##### EXTRACTED TEXT

Hello, my friend… so glad you're with me today. This is By God's Call — day 252, A Peace That Guards.

Let me proclaim today's Word. It comes from Philippians, chapter four, verse seven — and it has arrived for you at this exact moment:

"And the peace of God, which surpasses all understanding, will guard your hearts and your minds in Christ Jesus."

Hear that word: surpasses. Paul didn't choose it carelessly. He is saying that God's peace goes beyond anything your mind can calculate, beyond anything you could ever earn, beyond every analysis you've run on your situation. You don't reason your way to this peace. You don't muscle your way there by sheer willpower. It isn't a conclusion you arrive at — it is a gift. And gifts aren't earned. They're received.

I need you to understand what Paul is promising here, because so many of us confuse peace with resolution. We think: "when this problem is sorted out, then I'll have peace." But Paul wrote this letter from inside a prison. He isn't sitting somewhere comfortable. He is in chains. And still he writes about a peace that surpasses understanding — because it doesn't wait for your circumstances to be straightened out before it shows up. It exists in the middle of the mess. It exists right where you are standing right now.

And God knows we are whole people. It isn't only the mind that suffers — it's the heart too. The mind that loops and races at three in the morning, and the heart that aches without knowing how to name the reason. God knows both of them. And so the promise covers both — heart and mind — no part of you is left outside its reach.

##########

WHAT YOU WILL DO:
1 – Set down the devotional on Philippians 4:7 word for word, everything from "I need you to" down to "outside its reach.".
2 – Take the devotional on Philippians 4:7 further, picking up right after its final sentence.

##### DATASET

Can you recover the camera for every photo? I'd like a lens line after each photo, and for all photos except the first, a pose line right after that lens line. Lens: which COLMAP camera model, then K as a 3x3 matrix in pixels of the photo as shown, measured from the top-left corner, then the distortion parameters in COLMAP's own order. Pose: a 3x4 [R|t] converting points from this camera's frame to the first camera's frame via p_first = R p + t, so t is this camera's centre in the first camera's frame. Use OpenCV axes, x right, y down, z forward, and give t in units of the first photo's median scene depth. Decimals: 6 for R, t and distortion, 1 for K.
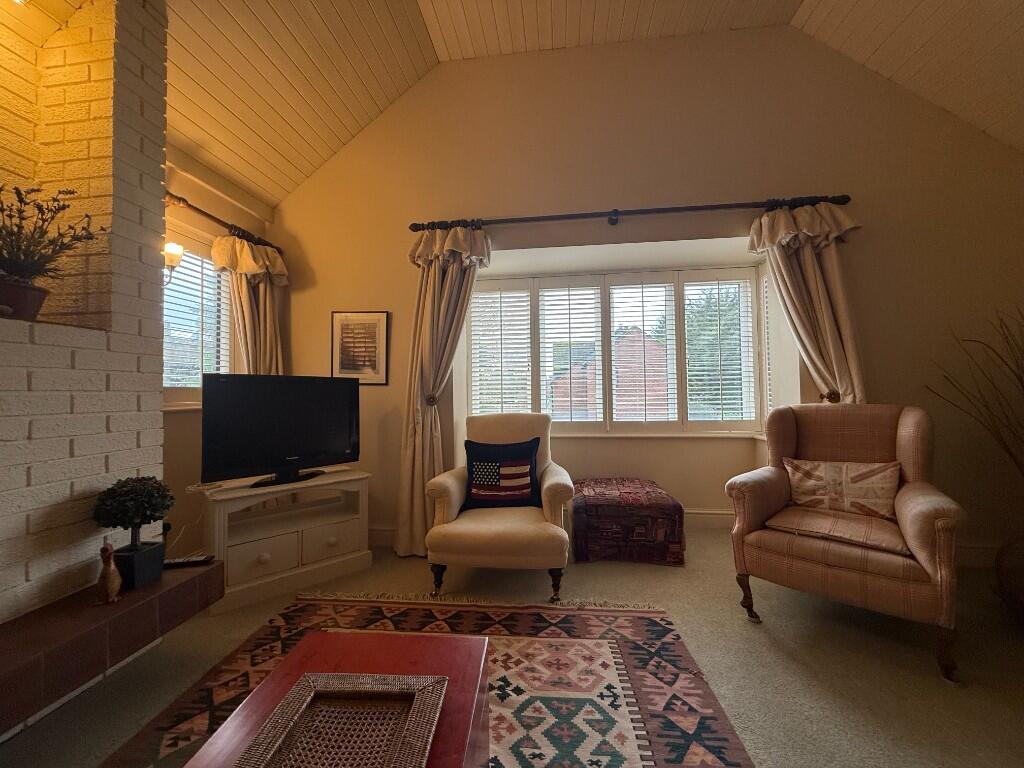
lens RADIAL K [[405.3, 0, 509.7], [0, 405.3, 382.7], [0, 0, 1]] dist [-0.001003, 0.000545]
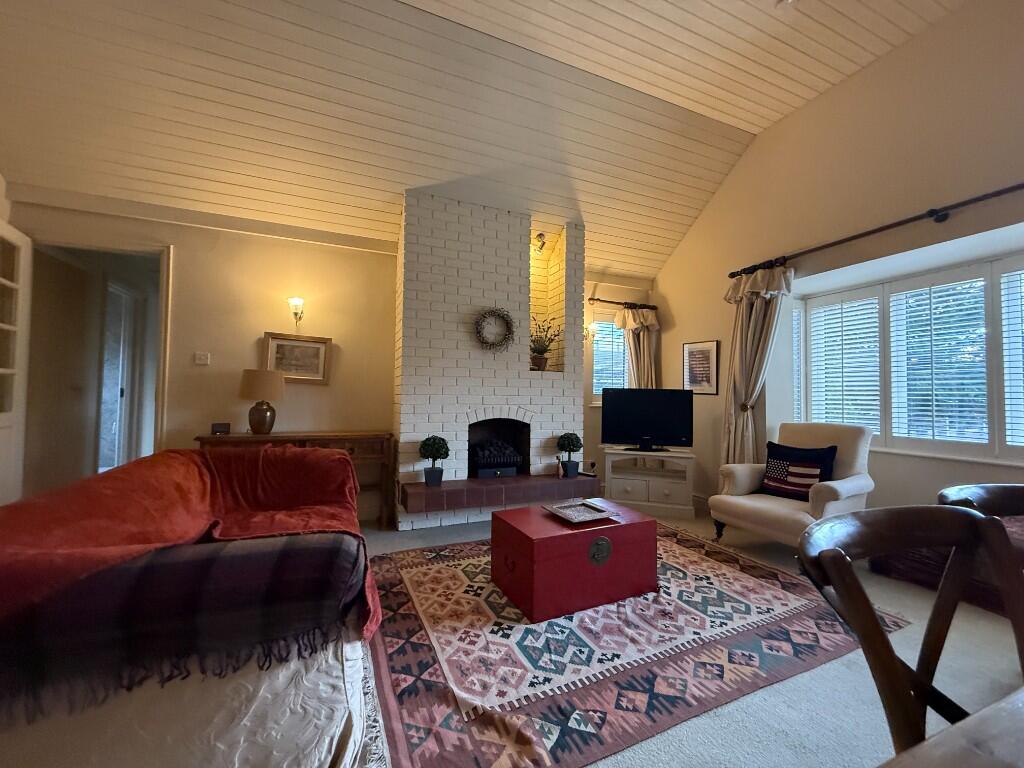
lens RADIAL K [[405.3, 0, 509.7], [0, 405.3, 382.7], [0, 0, 1]] dist [-0.001003, 0.000545]
pose [[0.493499, -0.007897, -0.869710, 0.740806], [-0.000305, 0.999957, -0.009253, -0.030225], [0.869746, 0.004832, 0.493476, -0.371659]]
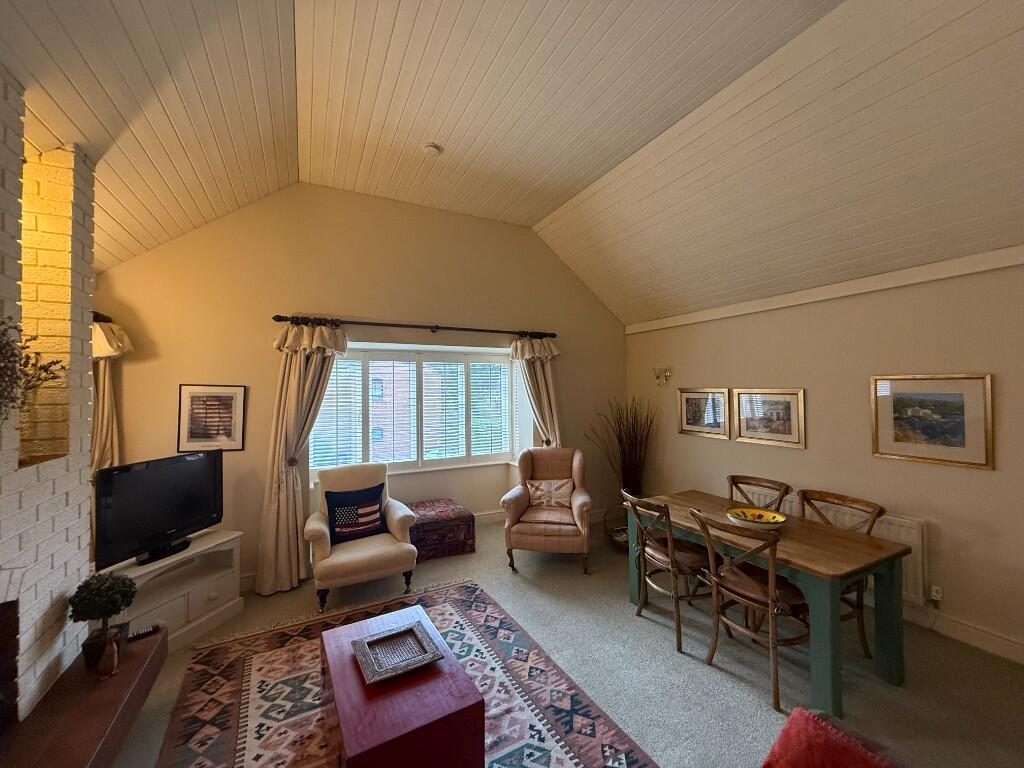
lens RADIAL K [[405.3, 0, 509.7], [0, 405.3, 382.7], [0, 0, 1]] dist [-0.001003, 0.000545]
pose [[0.830282, 0.015531, 0.557127, -0.445175], [-0.013817, 0.999878, -0.007281, -0.261257], [-0.557172, -0.001652, 0.830395, -0.511756]]
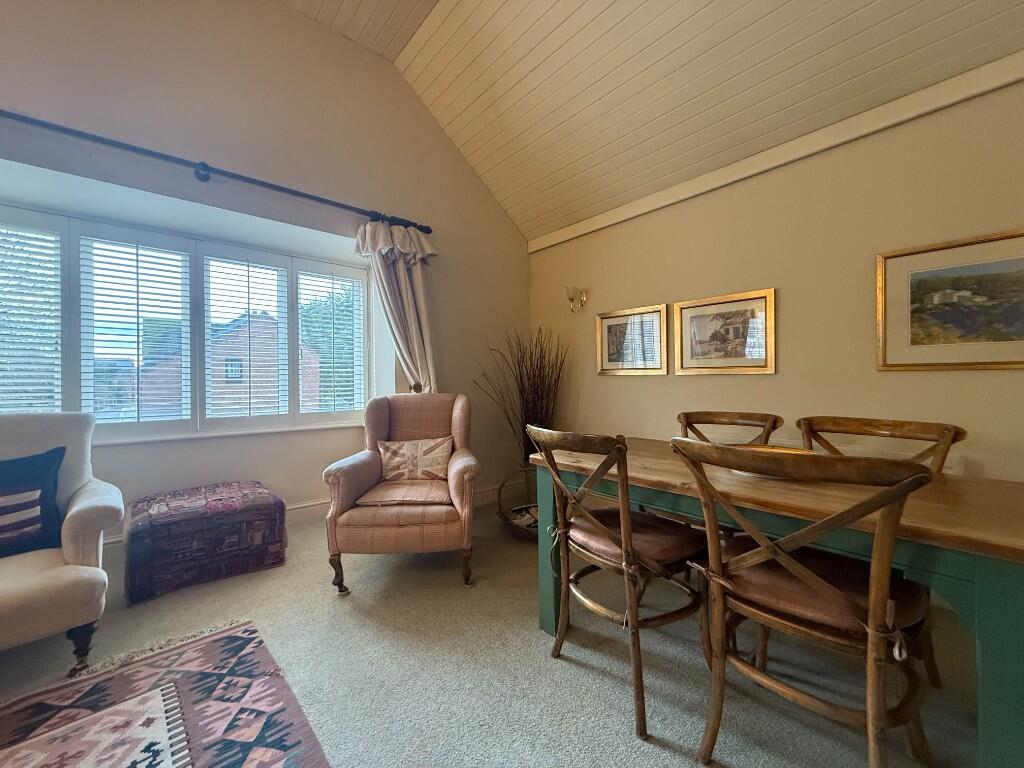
lens RADIAL K [[405.3, 0, 509.7], [0, 405.3, 382.7], [0, 0, 1]] dist [-0.001003, 0.000545]
pose [[0.669645, 0.010049, 0.742613, 0.085454], [-0.018989, 0.999813, 0.003594, 0.011025], [-0.742438, -0.016508, 0.669711, -0.037549]]
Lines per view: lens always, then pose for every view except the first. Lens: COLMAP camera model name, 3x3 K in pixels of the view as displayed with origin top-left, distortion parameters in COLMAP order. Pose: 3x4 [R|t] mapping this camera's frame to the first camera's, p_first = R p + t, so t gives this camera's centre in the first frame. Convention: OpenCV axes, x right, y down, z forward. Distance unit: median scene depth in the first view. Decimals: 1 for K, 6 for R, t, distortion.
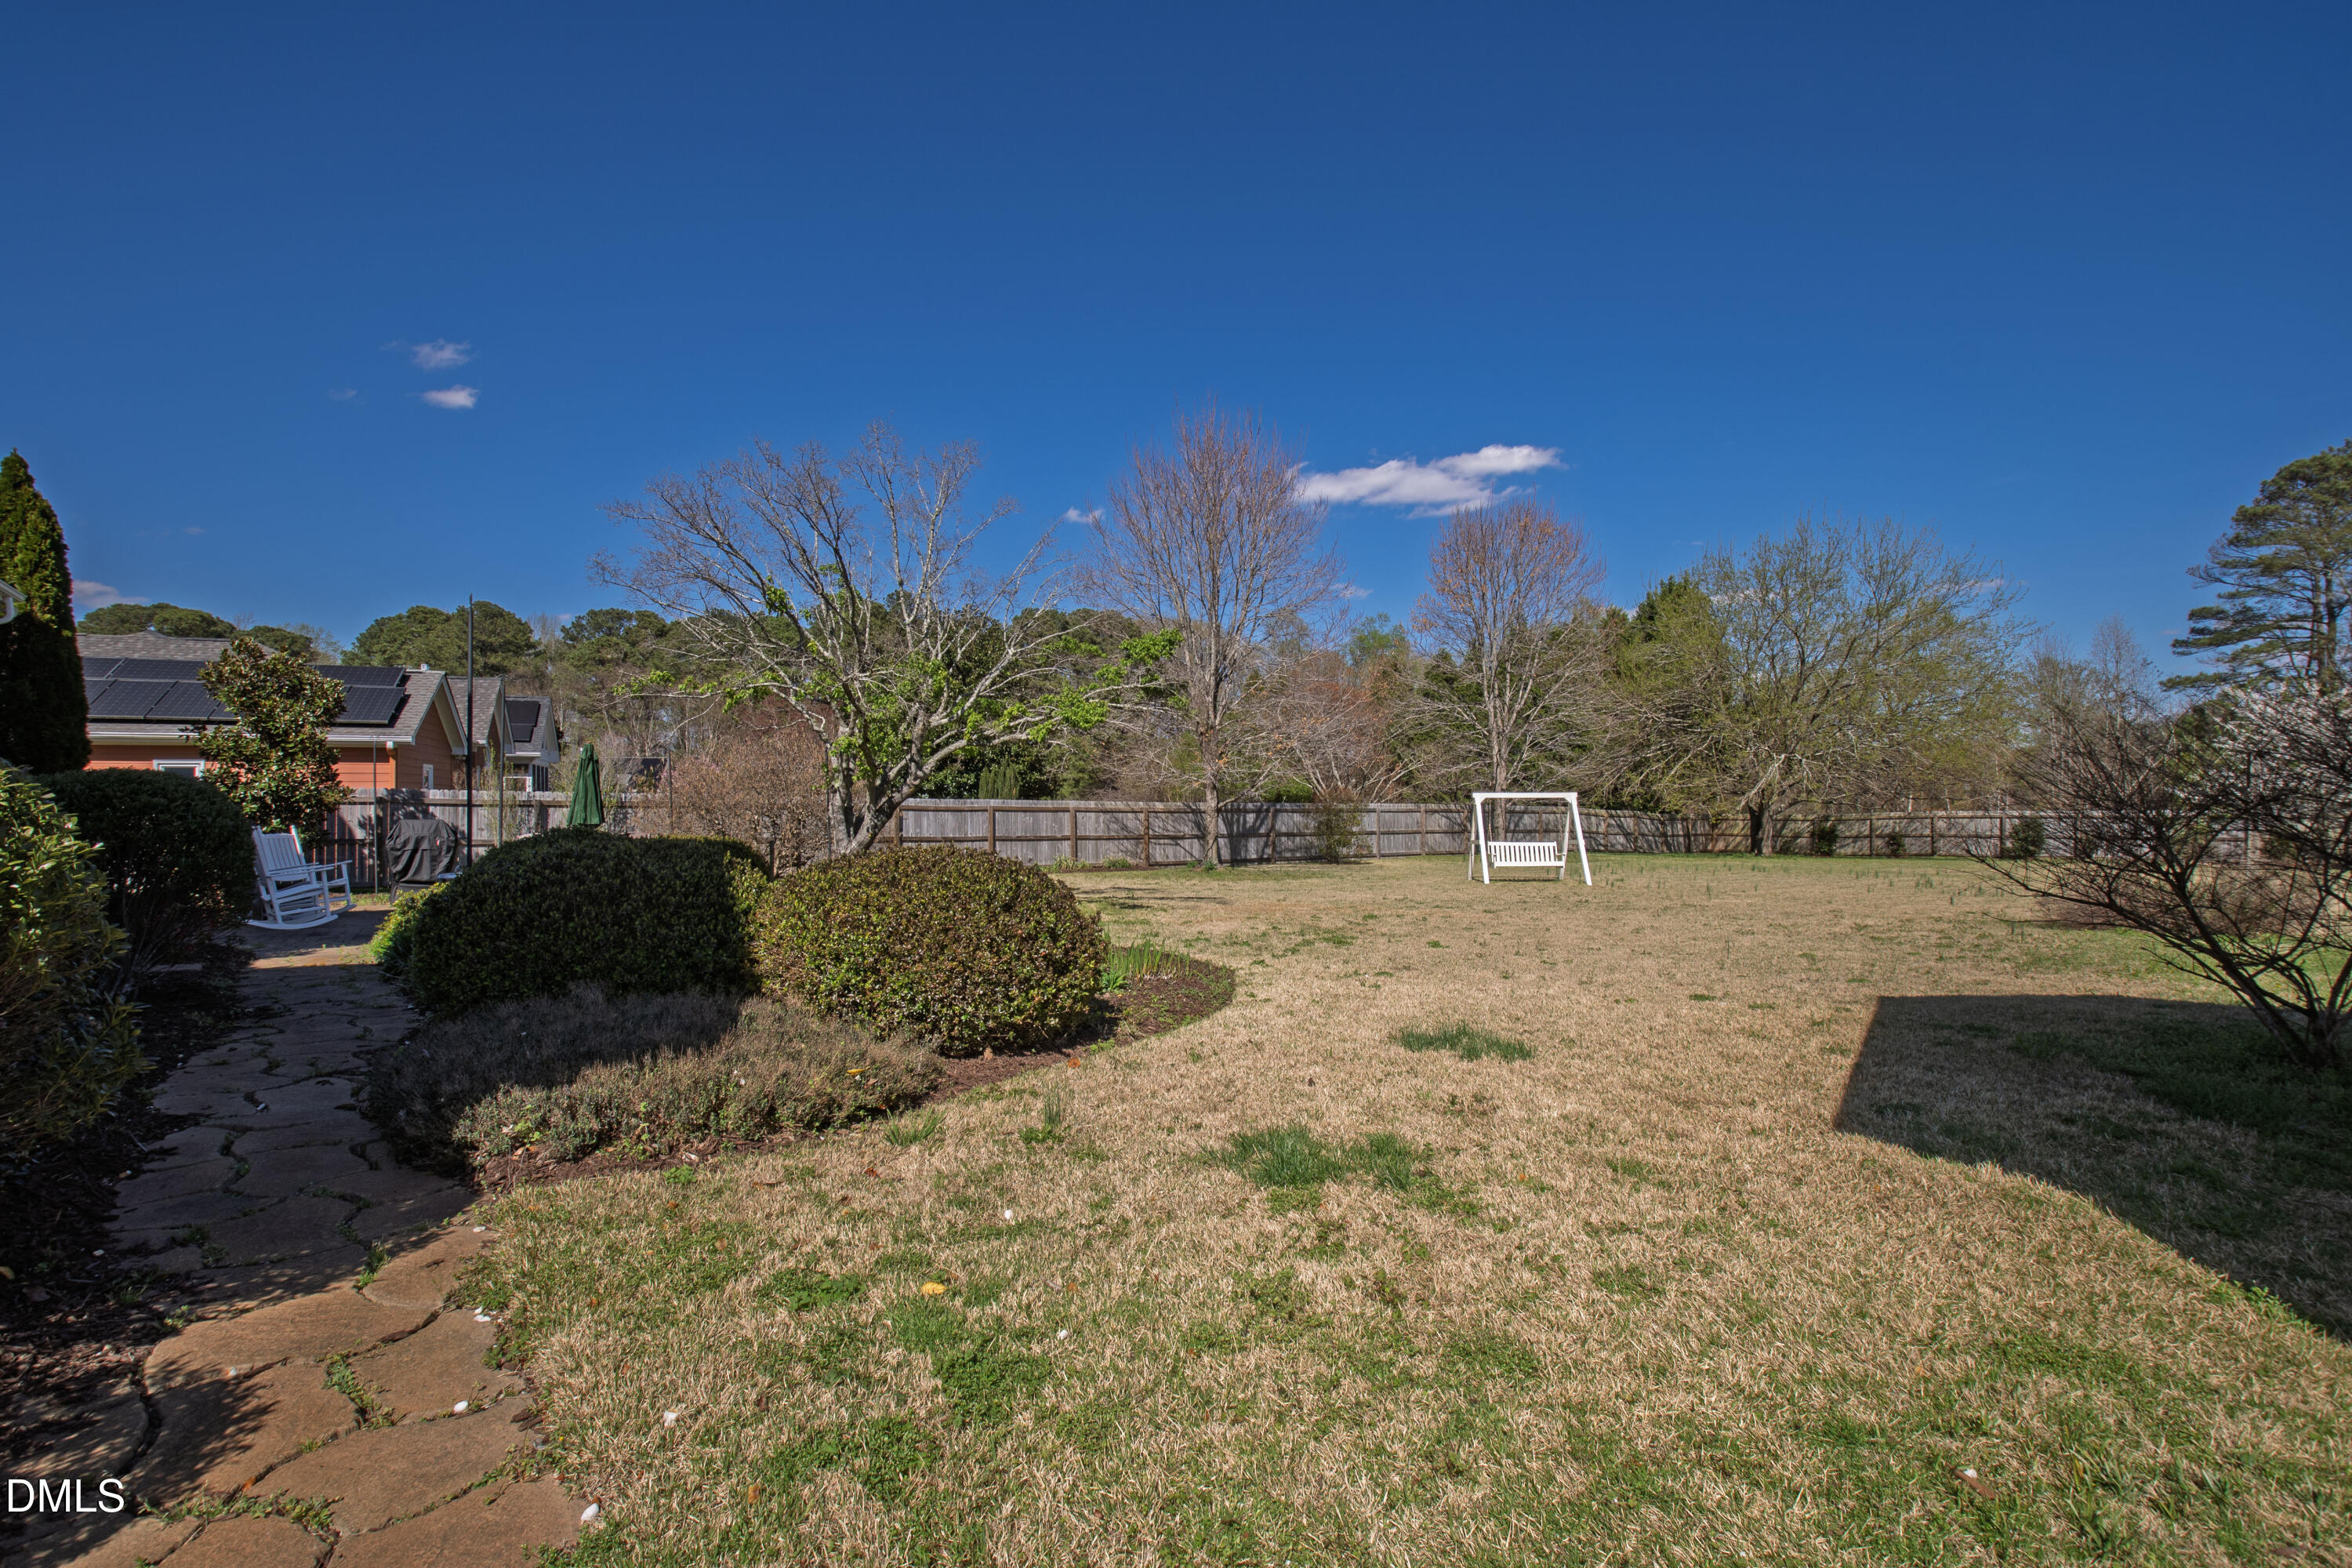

##########

ANSWER SET:
1 –
I need you to understand what Paul is promising here, because so many of us confuse peace with resolution. We think: "when this problem is sorted out, then I'll have peace." But Paul wrote this letter from inside a prison. He isn't sitting somewhere comfortable. He is in chains. And still he writes about a peace that surpasses understanding — because it doesn't wait for your circumstances to be straightened out before it shows up. It exists in the middle of the mess. It exists right where you are standing right now.

And God knows we are whole people. It isn't only the mind that suffers — it's the heart too. The mind that loops and races at three in the morning, and the heart that aches without knowing how to name the reason. God knows both of them. And so the promise covers both — heart and mind — no part of you is left outside its reach.

2 –
But pay attention to where this peace lives: in Christ Jesus. It doesn't drift in from some vague spiritual place. It has an address. It is the peace of the Son of God — the One who descended into the deepest point of human anguish, who walked through the cross, who came out the other side risen — and who now dwells in everyone who trusts Him. This peace has a history. It was won. And it is being offered to you.

Now let me open the word "guard," because it carries more weight than it first appears. In the original Greek, the verb Paul uses is a military term. A sentinel. A soldier posted at the gate. God's peace doesn't wander into your life passively, without intention. It takes up position. It places itself between you and the panic. It keeps anxiety from overrunning what is sacred inside of you. But — and here is the point — a sentinel can only guard what is inside the gate. The door has to be opened.

And that is today's call.

Before breakfast this morning — right now, if you can — take a piece of paper or pick up your phone. Write down one worry that is occupying your mind. Just one. And pray out loud — not in your head, out loud: "Lord, I place this in Your hands — guard my heart today." Then let it go. Don't reach back for it five minutes later. Let the sentinel take the post.

Stay close to God. Pray — then act. I'll see you tomorrow, my friend.